24. And all these things which the
Word made flesh did and bare for us in time and place, belong,
according to the distinction which we have undertaken to
demonstrate, to knowledge, not to wisdom. And as the Word is
without time and without place, it is co-eternal with the Father,
and in its wholeness everywhere; and if any one can, and as much as
he can, speak truly concerning this Word, then his discourse will
pertain to wisdom. And hence the Word made flesh, which is Christ
Jesus, has the treasures both of wisdom and of knowledge. For the
apostle, writing to the Colossians, says: “For I would that ye
knew what great conflict I have for you, and for them at Laodicea,
and for as many as have not seen my face in the flesh; that
their hearts might be comforted, being knit together in love, and
unto all riches of the full assurance of understanding, to the
acknowledgment of the mystery of God which is Christ Jesus: in whom
are hid all the treasures of wisdom and knowledge.”843 To what
extent the apostle knew all those treasures, how much of them he
had penetrated, and in them to how great things he had reached, who
can know? Yet, for my part, according to that which is written,
“But the manifestation of the Spirit is given to every man to
profit withal; for to one is given by the Spirit the word of
wisdom, to another the word of knowledge by the same Spirit;”844 if these two
are in such way to be distinguished from each other, that wisdom is
to be assigned to divine things, knowledge to human, I acknowledge
both in Christ, and so with me do all His faithful ones. And when I
read, “The Word was made flesh, and dwelt among us,” I
understand by the Word the true Son of God, I acknowledge in the
flesh the true Son of man, and both together joined into one Person
of God and man, by an ineffable copiousness of grace. And on
account of this, the apostle goes on to say, “And we beheld His
glory, the glory as of the Only-begotten of the Father, full of
grace and truth.”845 If we refer grace to knowledge, and
truth to wisdom, I think we shall not swerve from that distinction
between these two things which we have commended. For in those
things that have their origin in time, this is the highest grace,
that man is joined with God in unity of person; but in things
eternal the highest truth is rightly attributed to the Word of God.

Task to carry out: In the passage on wisdom and knowledge, what is called the highest grace in things that have their origin in time?

Data excerpts:

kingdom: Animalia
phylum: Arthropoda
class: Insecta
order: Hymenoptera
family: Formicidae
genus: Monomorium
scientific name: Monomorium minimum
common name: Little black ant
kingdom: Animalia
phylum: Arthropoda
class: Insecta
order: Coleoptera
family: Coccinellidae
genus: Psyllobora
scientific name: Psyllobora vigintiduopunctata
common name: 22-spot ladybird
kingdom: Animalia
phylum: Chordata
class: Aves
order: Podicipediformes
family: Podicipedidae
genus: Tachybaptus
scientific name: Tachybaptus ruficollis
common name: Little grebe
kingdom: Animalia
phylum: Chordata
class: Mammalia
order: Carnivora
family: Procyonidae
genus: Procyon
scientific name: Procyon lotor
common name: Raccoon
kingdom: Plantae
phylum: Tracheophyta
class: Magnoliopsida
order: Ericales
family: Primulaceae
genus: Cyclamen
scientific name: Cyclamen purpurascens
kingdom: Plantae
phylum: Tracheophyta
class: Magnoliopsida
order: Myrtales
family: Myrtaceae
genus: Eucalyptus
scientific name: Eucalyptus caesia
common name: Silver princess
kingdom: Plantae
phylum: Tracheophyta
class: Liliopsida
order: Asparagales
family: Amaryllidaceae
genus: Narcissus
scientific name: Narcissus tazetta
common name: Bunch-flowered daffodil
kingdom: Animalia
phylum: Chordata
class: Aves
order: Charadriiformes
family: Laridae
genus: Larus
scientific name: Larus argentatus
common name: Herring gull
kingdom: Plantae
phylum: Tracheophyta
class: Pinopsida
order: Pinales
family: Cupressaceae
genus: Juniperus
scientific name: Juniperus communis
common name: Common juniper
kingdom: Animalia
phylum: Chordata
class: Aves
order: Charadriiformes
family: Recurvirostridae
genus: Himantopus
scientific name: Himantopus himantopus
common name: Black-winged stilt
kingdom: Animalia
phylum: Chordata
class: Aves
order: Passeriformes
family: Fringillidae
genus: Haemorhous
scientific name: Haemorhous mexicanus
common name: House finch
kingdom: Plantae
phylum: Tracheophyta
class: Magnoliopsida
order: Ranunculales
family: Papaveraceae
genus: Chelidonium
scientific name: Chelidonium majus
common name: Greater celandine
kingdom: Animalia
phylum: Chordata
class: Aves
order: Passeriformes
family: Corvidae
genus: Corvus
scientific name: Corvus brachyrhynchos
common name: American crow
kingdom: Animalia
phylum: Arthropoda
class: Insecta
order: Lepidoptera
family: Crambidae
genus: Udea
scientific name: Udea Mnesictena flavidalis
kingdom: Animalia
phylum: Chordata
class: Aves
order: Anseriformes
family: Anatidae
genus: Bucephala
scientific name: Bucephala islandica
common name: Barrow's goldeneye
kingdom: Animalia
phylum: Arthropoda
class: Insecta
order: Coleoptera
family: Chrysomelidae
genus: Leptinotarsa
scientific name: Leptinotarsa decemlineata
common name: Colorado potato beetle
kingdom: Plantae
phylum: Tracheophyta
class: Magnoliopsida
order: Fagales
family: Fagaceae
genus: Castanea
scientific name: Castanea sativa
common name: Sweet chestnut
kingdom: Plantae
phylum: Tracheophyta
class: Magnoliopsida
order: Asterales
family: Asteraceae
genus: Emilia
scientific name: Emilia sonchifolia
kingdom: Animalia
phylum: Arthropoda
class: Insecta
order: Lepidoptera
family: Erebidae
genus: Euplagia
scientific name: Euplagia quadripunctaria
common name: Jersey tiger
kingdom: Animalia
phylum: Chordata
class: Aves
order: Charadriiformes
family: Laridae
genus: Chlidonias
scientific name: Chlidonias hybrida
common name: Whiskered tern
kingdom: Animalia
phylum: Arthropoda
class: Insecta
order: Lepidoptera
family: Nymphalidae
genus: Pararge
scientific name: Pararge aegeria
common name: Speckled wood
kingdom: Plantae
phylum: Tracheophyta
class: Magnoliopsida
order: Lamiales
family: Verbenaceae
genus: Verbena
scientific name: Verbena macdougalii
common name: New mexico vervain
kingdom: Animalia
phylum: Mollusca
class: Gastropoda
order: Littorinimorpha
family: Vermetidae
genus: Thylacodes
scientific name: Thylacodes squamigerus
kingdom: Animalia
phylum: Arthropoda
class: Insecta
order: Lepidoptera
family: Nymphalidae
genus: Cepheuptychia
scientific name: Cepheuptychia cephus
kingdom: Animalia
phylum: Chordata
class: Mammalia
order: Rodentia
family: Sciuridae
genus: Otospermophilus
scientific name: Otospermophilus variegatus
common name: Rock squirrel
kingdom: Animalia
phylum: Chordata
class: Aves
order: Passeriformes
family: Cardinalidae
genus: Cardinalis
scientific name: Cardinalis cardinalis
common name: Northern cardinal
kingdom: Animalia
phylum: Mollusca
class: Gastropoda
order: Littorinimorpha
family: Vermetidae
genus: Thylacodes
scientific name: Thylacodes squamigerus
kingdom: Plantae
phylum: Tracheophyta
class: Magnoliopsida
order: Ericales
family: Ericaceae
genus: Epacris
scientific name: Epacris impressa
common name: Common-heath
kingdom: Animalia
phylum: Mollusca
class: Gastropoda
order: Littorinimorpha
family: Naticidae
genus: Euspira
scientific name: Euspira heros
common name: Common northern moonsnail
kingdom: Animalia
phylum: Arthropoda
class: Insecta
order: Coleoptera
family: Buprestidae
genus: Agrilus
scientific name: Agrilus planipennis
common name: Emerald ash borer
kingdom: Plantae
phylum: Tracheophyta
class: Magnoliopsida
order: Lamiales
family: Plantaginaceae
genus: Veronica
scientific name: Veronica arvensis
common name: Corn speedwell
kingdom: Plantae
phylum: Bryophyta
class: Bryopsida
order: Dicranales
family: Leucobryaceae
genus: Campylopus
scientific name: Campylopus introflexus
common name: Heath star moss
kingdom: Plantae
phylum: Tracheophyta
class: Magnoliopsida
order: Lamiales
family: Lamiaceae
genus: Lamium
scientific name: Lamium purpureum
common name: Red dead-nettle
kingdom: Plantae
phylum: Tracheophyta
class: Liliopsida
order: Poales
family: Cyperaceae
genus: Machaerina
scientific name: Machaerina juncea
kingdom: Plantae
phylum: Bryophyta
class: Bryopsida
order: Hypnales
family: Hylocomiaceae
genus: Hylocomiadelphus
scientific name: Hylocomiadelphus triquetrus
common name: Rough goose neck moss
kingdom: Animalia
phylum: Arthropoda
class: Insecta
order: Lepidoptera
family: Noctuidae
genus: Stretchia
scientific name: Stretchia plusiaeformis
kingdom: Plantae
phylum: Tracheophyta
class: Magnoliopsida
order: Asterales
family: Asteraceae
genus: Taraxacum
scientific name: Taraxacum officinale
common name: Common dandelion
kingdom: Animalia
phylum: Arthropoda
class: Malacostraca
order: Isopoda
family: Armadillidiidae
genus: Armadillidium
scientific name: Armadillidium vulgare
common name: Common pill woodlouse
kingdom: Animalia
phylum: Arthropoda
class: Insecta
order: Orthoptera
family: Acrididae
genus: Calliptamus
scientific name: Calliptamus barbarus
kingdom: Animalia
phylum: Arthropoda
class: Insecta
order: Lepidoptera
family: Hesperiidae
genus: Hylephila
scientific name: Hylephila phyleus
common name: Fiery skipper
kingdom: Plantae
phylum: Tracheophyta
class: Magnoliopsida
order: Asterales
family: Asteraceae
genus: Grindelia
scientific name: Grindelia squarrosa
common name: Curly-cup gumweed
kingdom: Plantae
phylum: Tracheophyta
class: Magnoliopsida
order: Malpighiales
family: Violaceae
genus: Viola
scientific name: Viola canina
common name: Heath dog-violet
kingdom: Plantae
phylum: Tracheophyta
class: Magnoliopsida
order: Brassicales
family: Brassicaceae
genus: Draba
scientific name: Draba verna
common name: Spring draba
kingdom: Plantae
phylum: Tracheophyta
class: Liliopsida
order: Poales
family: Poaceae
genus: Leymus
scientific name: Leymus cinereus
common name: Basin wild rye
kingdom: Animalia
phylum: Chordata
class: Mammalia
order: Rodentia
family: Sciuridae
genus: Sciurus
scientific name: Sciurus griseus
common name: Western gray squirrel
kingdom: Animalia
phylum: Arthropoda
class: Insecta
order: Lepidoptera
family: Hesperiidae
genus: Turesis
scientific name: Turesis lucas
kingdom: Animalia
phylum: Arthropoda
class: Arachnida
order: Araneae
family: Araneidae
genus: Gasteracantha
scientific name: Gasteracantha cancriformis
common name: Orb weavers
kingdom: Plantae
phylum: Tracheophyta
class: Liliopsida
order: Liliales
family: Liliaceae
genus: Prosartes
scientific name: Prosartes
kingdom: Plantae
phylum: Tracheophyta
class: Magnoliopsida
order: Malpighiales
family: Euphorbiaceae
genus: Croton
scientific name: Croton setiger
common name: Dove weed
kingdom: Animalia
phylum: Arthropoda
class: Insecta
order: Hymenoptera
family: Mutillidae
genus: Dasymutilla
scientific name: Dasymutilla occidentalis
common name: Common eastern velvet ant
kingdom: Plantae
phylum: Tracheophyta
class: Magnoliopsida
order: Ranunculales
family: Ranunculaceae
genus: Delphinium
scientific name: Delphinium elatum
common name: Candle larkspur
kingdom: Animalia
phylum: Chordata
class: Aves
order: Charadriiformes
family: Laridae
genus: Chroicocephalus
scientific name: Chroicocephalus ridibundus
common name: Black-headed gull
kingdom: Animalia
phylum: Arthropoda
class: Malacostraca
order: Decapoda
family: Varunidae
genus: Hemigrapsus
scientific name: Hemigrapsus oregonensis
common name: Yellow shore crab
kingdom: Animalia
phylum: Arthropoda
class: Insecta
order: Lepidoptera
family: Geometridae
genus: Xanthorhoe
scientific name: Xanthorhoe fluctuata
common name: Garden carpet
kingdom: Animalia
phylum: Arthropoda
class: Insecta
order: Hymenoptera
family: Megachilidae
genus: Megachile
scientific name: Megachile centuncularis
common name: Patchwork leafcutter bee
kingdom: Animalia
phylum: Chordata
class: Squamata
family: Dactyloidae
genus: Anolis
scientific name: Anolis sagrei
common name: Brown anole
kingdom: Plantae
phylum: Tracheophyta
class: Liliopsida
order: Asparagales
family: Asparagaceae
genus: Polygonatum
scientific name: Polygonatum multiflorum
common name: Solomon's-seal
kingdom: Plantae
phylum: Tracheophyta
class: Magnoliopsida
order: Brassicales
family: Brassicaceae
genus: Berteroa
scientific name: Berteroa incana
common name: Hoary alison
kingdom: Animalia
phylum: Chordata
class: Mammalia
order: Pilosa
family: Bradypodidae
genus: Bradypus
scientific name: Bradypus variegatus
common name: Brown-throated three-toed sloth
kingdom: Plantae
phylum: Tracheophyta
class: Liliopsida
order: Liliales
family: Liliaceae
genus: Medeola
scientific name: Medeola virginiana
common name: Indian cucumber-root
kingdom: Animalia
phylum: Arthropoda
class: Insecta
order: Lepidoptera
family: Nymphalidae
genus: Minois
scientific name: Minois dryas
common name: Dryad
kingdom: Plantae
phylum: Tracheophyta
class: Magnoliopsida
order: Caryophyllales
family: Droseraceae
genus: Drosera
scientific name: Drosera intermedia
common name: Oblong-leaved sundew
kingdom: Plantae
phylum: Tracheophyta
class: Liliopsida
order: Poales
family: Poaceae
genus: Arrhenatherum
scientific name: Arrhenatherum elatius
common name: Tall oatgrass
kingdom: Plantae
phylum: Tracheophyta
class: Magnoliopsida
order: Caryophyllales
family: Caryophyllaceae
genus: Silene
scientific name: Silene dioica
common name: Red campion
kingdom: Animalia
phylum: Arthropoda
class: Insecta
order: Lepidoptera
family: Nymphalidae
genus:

Task result: That man is joined with God in unity of person.